Hassan's bill, known as the State and Local Cybersecurity Improvement Act, would approve grants of $1 billion over four years.

States would have to provide at least 80% of the grants to local governments and rural areas would get at least 25% of the money.

Hassan said state and local governments spend an estimated 1-3% of their information technology budgets on cybersecurity, while the federal government spends 16%.

Shaheen helped negotiate plan

Hassan chairs the Emerging Threats and Spending Oversight Subcommittee of the Senate Homeland Security and Governmental Affairs Committee.

U.S. Sen. Jeanne Shaheen was one of the 10 senators who negotiated the compromise that includes $550 billion of new spending over the next five years.

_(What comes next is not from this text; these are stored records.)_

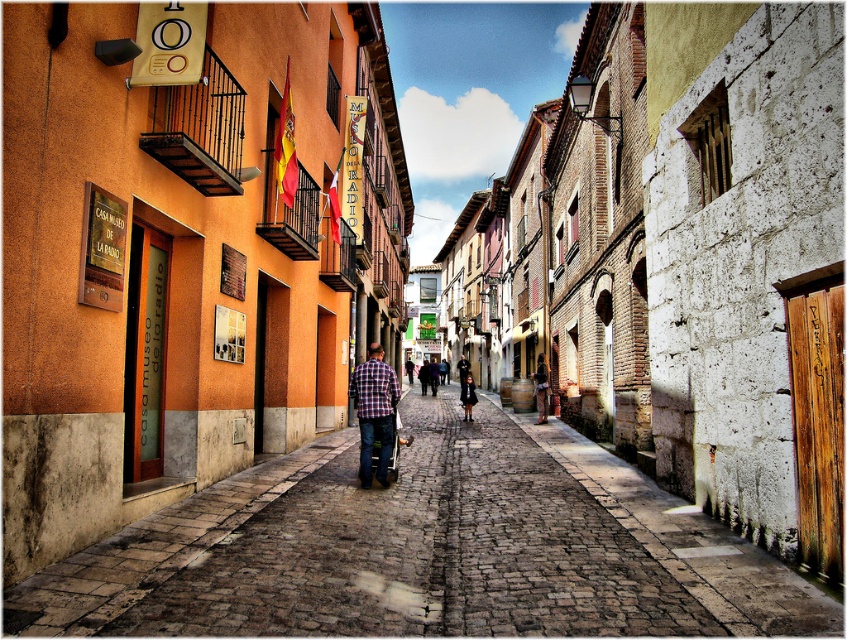
You are a tourist walking down the cobblestone street and see the plaid fabric shirt at center and the blue fabric cart at center. Which object is closer to you?

The plaid fabric shirt at center is closer to you since it is in front of the blue fabric cart at center.

You are standing at the entrance of the orange building on the left. You see the plaid fabric shirt at center and the aged structure on the right. Which one is closer to you?

The plaid fabric shirt at center is closer to you than the aged structure on the right because they are 9.31 meters apart.

You are a tourist standing on the cobblestone street and want to take a photo of the plaid fabric shirt at center and the blue fabric cart at center. Which object should you focus on first if you want to capture both in the frame without moving the camera?

The plaid fabric shirt at center is positioned on the left side of the blue fabric cart at center, so you should focus on the plaid fabric shirt at center first to ensure both are in frame.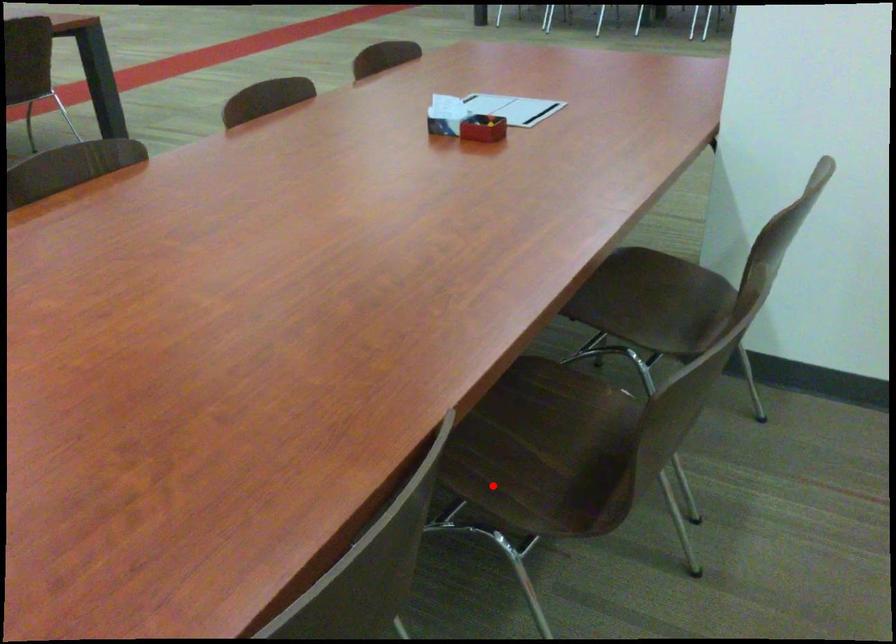
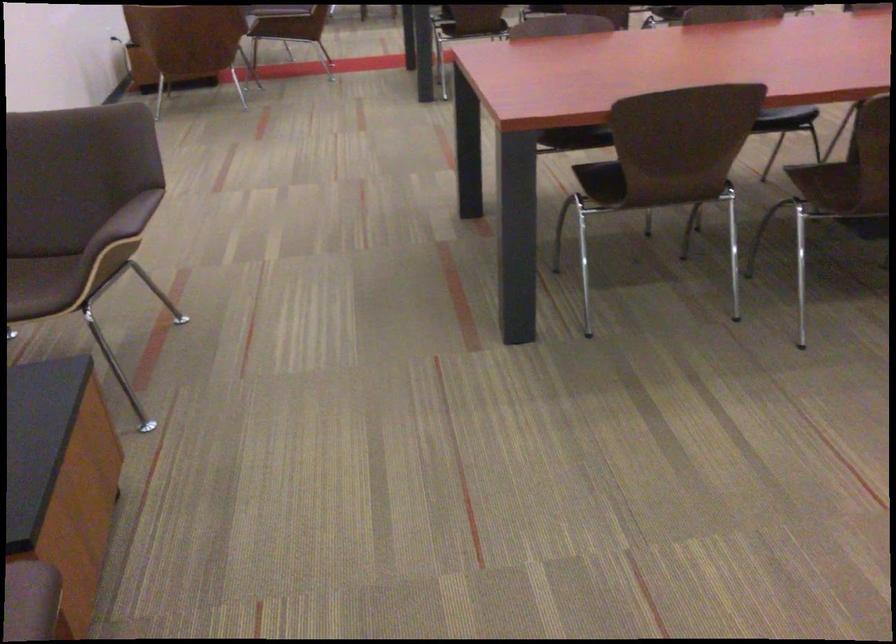
Where in the second image is the point corresponding to the highlighted location from the first image?

(819, 183)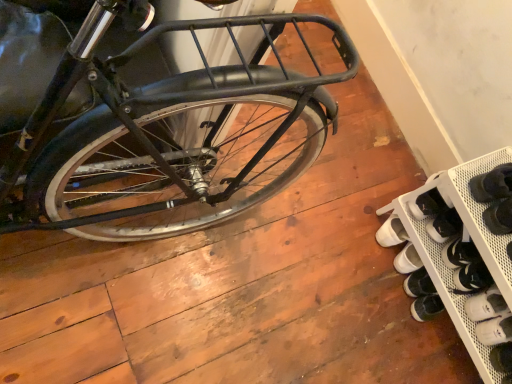
Question: In terms of size, does white matte shoe at lower right appear bigger or smaller than white mesh shoe rack at lower right?

Choices:
 (A) small
 (B) big

Answer: (A)

Question: From a real-world perspective, relative to white mesh shoe rack at lower right, is white matte shoe at lower right vertically above or below?

Choices:
 (A) above
 (B) below

Answer: (B)

Question: Is point (510, 317) closer or farther from the camera than point (475, 187)?

Choices:
 (A) farther
 (B) closer

Answer: (A)

Question: Does point (467, 236) appear closer or farther from the camera than point (508, 322)?

Choices:
 (A) closer
 (B) farther

Answer: (A)

Question: From a real-world perspective, is white mesh shoe rack at lower right positioned above or below white matte shoe at lower right?

Choices:
 (A) above
 (B) below

Answer: (A)

Question: In the image, is white mesh shoe rack at lower right on the left side or the right side of white matte shoe at lower right?

Choices:
 (A) left
 (B) right

Answer: (A)

Question: Is white mesh shoe rack at lower right situated inside white matte shoe at lower right or outside?

Choices:
 (A) inside
 (B) outside

Answer: (B)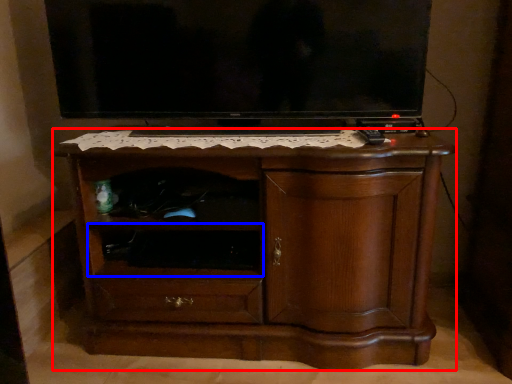
Question: Which object is further to the camera taking this photo, chest of drawers (highlighted by a red box) or shelf (highlighted by a blue box)?

Choices:
 (A) chest of drawers
 (B) shelf

Answer: (B)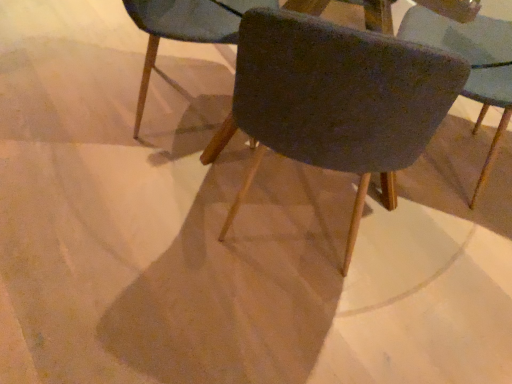
Question: From the image's perspective, is velvet dark blue chair at center, the 1th chair in the left-to-right sequence, over velvet dark blue chair at center, which is the 1th chair from right to left?

Choices:
 (A) yes
 (B) no

Answer: (A)

Question: Can you confirm if velvet dark blue chair at center, the 1th chair in the left-to-right sequence, is smaller than velvet dark blue chair at center, which is the 1th chair from right to left?

Choices:
 (A) yes
 (B) no

Answer: (A)

Question: Is velvet dark blue chair at center, the 3th chair from the right, next to velvet dark blue chair at center, the 3th chair viewed from the left?

Choices:
 (A) yes
 (B) no

Answer: (B)

Question: Could you tell me if velvet dark blue chair at center, the 3th chair from the right, is turned towards velvet dark blue chair at center, which is the 1th chair from right to left?

Choices:
 (A) yes
 (B) no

Shaheen said many of the programs will provide aid to projects in New Hampshire, including $65 billion nationally to expand broadband and $15 billion to clean up PFAS contamination.

"This historic legislation is a robust investment in our nation's infrastructure and our country's future, and it advances key New Hampshire priorities that I've long fought for," Shaheen said.

U.S. Senate Republican leaders have withheld comment on the proposal until they've gone through the bill that's 2,700 pages long.

Liberal Democrats in the U.S. House have vowed to try and defeat this legislation unless the Senate moves ahead on the much-more expensive, budget reconciliation bill that has a price tag of more than $3 trillion.